## What to work on
Reproduce the People v. Little case summary below word for word, everything from "- He previously" down to "in earlier proceedings.".

## Text provided
**********

People v. Little
977 N.E.2d 902
Ill. App. Ct.2012Background
- Defendant Kelvin Little challenged a 2010 order denying leave to file a pro se postconviction petition.
- He previously pursued postconviction relief after resentencing in 2004-2009 and had linked appeals and prior petitions.
- Trial court treated his 2010 petition as a successive petition and denied leave on cause-and-prejudice grounds.
- The 2004 resentencing followed a remand for clarification; direct appeal rights were involved in earlier proceedings.
- On appeal, the court held the first petition was not a true collateral attack but relief to reinstate the right to direct appeal, thus the 2010 petition is not a successive petition; remand for second-stage proceedings is required.
- Further, the 90-day frivolous-or-without-merit review requirement applies on remand, necessitating docketing for second-stage proceedings.
Issues
| Issue | Plaintiff's Argument | Defendant's Argument | Held |
|---|---|---|---|
| Whether the 2010 petition was properly treated as successive. | Little argues the second petition should not be deemed successive after reinstating direct appeal. | People contends it remained a procedural successor that required leave and the cause-and-prejudice review. | Not a true successive petition; remand for second-stage proceedings. |
| Whether the case should be docketed for second-stage review on remand. | — | — | Petition must be docketed for second-stage review and not prematurely dismissed. |
| Whether leave to file a second petition was required given the reinstatement of the direct appeal. | — | — | Leave not required because first petition was to reinstate direct appeal, not a new collateral attack. |
Key Cases Cited
- People v. Boclair, 202 Ill. 2d 89 (2002) (postconviction petition timeliness; no first-stage dismissal on timeliness grounds)

**********

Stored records
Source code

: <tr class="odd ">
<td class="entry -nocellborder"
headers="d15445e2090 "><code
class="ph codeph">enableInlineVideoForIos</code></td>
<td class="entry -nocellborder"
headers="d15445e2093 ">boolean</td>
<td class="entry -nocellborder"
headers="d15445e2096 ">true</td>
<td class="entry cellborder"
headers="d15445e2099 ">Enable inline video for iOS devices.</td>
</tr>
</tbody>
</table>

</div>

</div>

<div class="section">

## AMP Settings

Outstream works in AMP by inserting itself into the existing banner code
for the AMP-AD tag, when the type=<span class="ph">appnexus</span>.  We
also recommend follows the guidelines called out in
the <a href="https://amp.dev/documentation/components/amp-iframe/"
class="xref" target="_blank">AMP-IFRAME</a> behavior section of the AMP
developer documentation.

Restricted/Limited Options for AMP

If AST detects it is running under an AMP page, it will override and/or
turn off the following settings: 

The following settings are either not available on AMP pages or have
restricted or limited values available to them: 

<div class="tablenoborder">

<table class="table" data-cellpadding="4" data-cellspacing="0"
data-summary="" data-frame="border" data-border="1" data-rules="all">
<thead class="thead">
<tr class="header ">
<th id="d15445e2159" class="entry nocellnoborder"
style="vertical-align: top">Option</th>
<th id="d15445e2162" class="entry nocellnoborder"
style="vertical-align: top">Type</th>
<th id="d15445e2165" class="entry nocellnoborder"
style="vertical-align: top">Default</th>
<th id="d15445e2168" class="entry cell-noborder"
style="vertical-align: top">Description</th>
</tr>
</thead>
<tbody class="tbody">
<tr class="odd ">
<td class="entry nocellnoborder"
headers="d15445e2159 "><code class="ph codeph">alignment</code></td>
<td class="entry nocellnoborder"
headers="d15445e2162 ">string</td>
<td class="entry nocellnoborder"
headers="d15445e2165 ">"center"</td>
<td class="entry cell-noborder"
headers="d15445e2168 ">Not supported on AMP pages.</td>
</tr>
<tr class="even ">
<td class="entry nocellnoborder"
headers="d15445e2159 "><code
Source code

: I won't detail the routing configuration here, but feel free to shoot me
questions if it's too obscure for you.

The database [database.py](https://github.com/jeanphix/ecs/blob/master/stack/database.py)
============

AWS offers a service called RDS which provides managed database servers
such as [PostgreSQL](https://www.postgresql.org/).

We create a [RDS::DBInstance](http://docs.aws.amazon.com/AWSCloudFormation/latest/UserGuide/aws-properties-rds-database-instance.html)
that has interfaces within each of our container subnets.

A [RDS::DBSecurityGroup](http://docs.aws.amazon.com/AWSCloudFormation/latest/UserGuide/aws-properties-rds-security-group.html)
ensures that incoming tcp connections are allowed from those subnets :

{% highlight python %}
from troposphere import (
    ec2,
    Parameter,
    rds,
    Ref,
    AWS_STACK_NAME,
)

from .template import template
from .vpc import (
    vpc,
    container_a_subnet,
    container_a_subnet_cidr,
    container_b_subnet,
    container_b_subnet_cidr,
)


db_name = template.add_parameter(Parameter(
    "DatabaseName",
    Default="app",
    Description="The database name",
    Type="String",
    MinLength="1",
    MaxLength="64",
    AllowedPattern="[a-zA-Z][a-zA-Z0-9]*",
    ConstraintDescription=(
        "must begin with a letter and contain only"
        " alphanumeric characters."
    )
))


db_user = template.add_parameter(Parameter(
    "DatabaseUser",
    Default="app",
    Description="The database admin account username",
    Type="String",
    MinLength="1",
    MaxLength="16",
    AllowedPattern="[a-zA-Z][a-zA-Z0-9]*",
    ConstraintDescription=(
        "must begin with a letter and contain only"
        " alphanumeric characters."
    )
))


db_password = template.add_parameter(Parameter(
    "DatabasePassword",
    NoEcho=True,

**********

## Task output
- He previously pursued postconviction relief after resentencing in 2004-2009 and had linked appeals and prior petitions.
- Trial court treated his 2010 petition as a successive petition and denied leave on cause-and-prejudice grounds.
- The 2004 resentencing followed a remand for clarification; direct appeal rights were involved in earlier proceedings.